#### [Excerpted text]
[Start of section]
If you haven't confirmed your flight from Boston to Portland, you should consider driving.  It's very close...less than 2 hours.  It will take you less time than flying...considering you would have to get back to Logan...and wait...luggage; you know the drill...security.  It would be considerably cheaper as well.  The drive is easy, and you can stop along the way and see the sights.

Or, if you are staying at Attitash first, you can drive directly there from Boston...about 3 hours.  It's a lovely drive.


----------



## Icc5 (Mar 21, 2007)

Not a quilter.


----------



## Iwant2gonow (Mar 28, 2007)

*Favorite restaurants near the Grand Summit at Attitash*

Bart,
Sorry it took so long for me to get back to you about restaurants in the area. First I’ll give you a list in order of preference for the best food. Then I’ll go back and give you distances and more info on atmosphere, etc.

1. Sunset Hill House in Sugar Hill, NH   www.sunsethillhouse.com
2. Wildcat Inn & Tavern, Route 16A, Jackson Village, NH 03846                                                    
     Mentioned in Boston Globe, Bon Appetit, Gourmet  www.wildcattavern.com/
3. The 1785 Inn, Main Street, North Conway, NH  www.the1785inn.com/dinner.html
4. Stonehurst Manor, North Conway, NH  www.stonehurstmanor.com
5. The Whitney Inn, At Black Mountain Jackson, NH  357 Black Mountain Road    www.thewhitneyinn.com/inn.html
6. Horsefeathers, Main Street, North Conway, NH  www.horsefeathers.com/

By far Sunset Hill House is a 10 in Gourmet dining. It is exactly 1 hour from the Summit...but worth the trip. You can dress casual nice or dress and enjoy one if the best dinners on the east coast. Very pretty inn with a view and friendly people. I would use Mapquest to find also there is another restaurant on the same road with a similar name so don’t beconfused if traveling there as I was. It is called Sugar Hill Inn. You may pass this one first iff you come from the same direction as I did. Not sure since I traveled from Loon Mountain the time we dined here.
[End of section]
#### [Exercise requirements]
[1] In the rows below, copy the lines starting at the one containing "Can you tell" and ending after the one containing "-0.011455, 0.088372, -0.506523]]", character for character.
[2] Carry on the forum thread about restaurants near Attitash from its last sentence.

#### [Listed records]
[Start of section]
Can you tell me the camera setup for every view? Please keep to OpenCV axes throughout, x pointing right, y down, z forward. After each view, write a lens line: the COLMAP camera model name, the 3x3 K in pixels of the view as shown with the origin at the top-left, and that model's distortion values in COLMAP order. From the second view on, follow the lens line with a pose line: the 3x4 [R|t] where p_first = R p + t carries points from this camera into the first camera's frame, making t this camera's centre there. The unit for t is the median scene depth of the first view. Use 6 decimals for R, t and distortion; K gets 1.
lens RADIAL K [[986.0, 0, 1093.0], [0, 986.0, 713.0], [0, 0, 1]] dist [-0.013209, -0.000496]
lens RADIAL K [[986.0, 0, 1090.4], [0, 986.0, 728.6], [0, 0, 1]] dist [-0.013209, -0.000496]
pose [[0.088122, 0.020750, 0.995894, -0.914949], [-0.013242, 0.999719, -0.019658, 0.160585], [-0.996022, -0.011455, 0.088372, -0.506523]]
[End of section]
[Start of section]
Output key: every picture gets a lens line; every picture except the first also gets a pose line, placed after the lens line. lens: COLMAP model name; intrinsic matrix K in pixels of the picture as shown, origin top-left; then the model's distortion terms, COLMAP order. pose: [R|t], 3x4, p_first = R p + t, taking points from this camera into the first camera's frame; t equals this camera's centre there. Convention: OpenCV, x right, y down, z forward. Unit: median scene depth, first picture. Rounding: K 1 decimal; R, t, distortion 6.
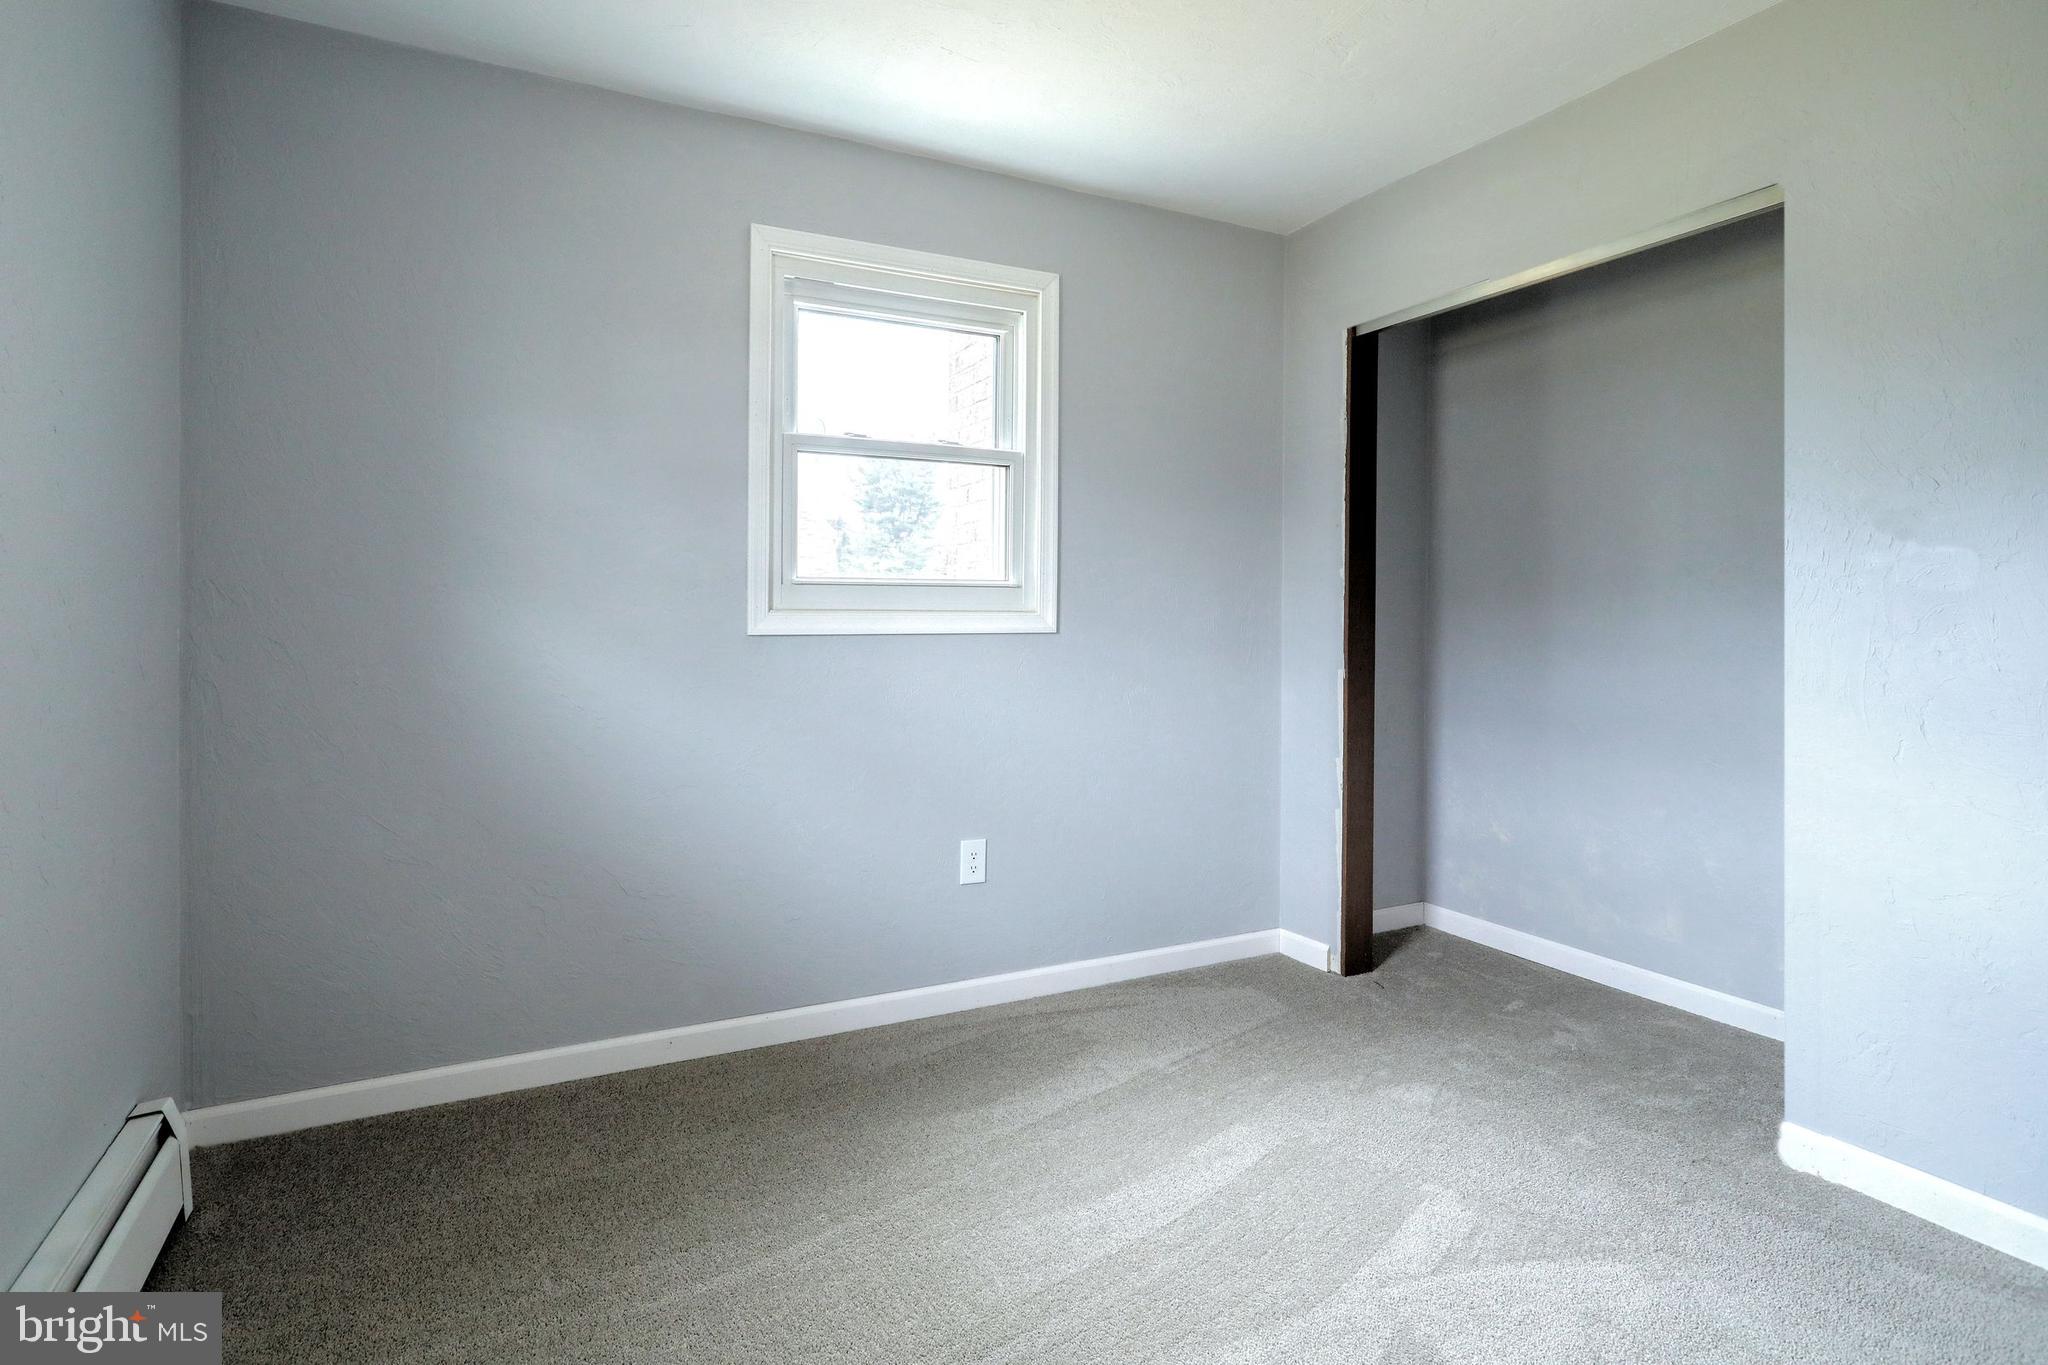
[End of section]
#### [Answers provided]
[1]
Can you tell me the camera setup for every view? Please keep to OpenCV axes throughout, x pointing right, y down, z forward. After each view, write a lens line: the COLMAP camera model name, the 3x3 K in pixels of the view as shown with the origin at the top-left, and that model's distortion values in COLMAP order. From the second view on, follow the lens line with a pose line: the 3x4 [R|t] where p_first = R p + t carries points from this camera into the first camera's frame, making t this camera's centre there. The unit for t is the median scene depth of the first view. Use 6 decimals for R, t and distortion; K gets 1.
lens RADIAL K [[986.0, 0, 1093.0], [0, 986.0, 713.0], [0, 0, 1]] dist [-0.013209, -0.000496]
lens RADIAL K [[986.0, 0, 1090.4], [0, 986.0, 728.6], [0, 0, 1]] dist [-0.013209, -0.000496]
pose [[0.088122, 0.020750, 0.995894, -0.914949], [-0.013242, 0.999719, -0.019658, 0.160585], [-0.996022, -0.011455, 0.088372, -0.506523]]

[2]
Wildcat Inn & Tavern is very interesting and diverse. Probably 15 to 20 minutes from Attitash. We passed this place many times when traveling with our kids who were young at the time and I thought from the outside that it would be too much of a rowdy tavern for them judging from the outside.  I would take them there now...i think they would love it. The Inn has a dining side which we ate on and a tavern side which you can eat on also. We found a coupon for the dining side at Restaurant.com. When we arrived the tavern side looked like so much fun we stopped in after dinner. I rated the food a 10 until we dined at Sunset Hill House. Now I give it a 9 ½. Anyway the tavern had what seemed to be local entertainers getting up and playing their own music. This side was packed and the entertainment was very good. 

The dining room at The 1785 Inn is very small and cozy. Food is fabulous and we always ask for our favorite “Yodeling Waiter” Eric. Ask him he will yodel for you.  Food is a 9.
Very close by the Summit.

The Stonehurst Manor has a unique history and 2 for 1 dinners on Thursdays. It is a family tradition to eat here when our kids are with us.  I rate the food as a 7 or 8 depending on the night. Close by the Summit.

The Whitney Inn...have not been there in years but remember wanting to go back. It was closed for the season when we tried. 

Horsefeathers has very good food and is close by, but we reserve this place for the best burgers and appetizers. Also enjoy the margaritas.

I know this is lengthy...but I hope it helps...especially the websites that I included.
Enjoy your trip!
Terrie


----------



## Icc5 (Mar 28, 2007)

*Thank you Terrie*

Thank you for all the information and the web sites.  I'm sure we will not only enjoy the food but the discovery also.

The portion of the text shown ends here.